Collected data

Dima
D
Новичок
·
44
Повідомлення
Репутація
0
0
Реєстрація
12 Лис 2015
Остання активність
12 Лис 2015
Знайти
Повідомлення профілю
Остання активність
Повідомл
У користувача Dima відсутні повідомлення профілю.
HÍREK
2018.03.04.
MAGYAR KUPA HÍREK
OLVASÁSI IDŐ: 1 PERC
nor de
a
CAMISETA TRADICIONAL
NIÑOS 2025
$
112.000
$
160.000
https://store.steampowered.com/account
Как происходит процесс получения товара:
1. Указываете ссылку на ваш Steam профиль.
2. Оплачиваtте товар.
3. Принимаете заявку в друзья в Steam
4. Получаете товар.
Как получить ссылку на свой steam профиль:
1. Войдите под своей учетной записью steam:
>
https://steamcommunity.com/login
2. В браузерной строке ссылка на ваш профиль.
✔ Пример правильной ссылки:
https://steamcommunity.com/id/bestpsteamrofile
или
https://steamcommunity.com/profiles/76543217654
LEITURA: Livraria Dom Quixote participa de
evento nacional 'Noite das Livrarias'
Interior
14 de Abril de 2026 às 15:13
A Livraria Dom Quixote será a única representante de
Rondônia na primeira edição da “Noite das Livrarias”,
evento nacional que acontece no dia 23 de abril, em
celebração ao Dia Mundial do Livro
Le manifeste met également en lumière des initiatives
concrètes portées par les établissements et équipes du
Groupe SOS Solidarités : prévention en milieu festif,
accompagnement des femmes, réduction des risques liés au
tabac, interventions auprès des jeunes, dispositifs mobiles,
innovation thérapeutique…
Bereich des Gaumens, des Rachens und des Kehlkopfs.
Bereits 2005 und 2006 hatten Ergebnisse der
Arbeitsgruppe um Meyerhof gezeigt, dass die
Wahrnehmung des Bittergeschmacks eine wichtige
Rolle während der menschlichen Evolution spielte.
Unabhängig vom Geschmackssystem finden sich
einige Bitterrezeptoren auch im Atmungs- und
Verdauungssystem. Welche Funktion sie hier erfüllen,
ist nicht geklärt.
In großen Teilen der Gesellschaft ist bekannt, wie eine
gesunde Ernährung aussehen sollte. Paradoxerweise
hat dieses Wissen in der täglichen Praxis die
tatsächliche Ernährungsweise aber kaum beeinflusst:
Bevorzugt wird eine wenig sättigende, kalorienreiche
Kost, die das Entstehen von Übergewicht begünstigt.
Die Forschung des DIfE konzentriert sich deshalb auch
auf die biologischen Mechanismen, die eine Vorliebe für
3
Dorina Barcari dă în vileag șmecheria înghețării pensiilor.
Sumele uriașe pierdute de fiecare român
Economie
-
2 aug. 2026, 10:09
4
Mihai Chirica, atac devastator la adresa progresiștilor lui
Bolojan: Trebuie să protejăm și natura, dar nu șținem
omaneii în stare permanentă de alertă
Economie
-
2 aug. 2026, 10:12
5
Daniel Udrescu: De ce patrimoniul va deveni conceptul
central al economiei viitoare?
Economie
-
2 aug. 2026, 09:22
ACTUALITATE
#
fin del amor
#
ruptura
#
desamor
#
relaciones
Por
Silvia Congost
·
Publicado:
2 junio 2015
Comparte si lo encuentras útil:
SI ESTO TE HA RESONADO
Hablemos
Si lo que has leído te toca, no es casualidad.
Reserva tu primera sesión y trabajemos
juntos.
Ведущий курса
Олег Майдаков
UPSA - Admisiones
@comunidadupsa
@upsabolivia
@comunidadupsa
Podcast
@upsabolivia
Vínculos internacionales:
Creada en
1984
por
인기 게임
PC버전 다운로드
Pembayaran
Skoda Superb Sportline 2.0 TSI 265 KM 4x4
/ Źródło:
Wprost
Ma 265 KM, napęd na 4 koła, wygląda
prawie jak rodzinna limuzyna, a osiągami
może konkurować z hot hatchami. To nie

:: Task requirements ::
Copy out the lines of the entries, starting with the very first line and going on through the line that contains "https://steamcommunity.com/login".

:: Solution for this problem ::
Dima
D
Новичок
·
44
Повідомлення
Репутація
0
0
Реєстрація
12 Лис 2015
Остання активність
12 Лис 2015
Знайти
Повідомлення профілю
Остання активність
Повідомл
У користувача Dima відсутні повідомлення профілю.
HÍREK
2018.03.04.
MAGYAR KUPA HÍREK
OLVASÁSI IDŐ: 1 PERC
nor de
a
CAMISETA TRADICIONAL
NIÑOS 2025
$
112.000
$
160.000
https://store.steampowered.com/account
Как происходит процесс получения товара:
1. Указываете ссылку на ваш Steam профиль.
2. Оплачиваtте товар.
3. Принимаете заявку в друзья в Steam
4. Получаете товар.
Как получить ссылку на свой steam профиль:
1. Войдите под своей учетной записью steam:
>
https://steamcommunity.com/login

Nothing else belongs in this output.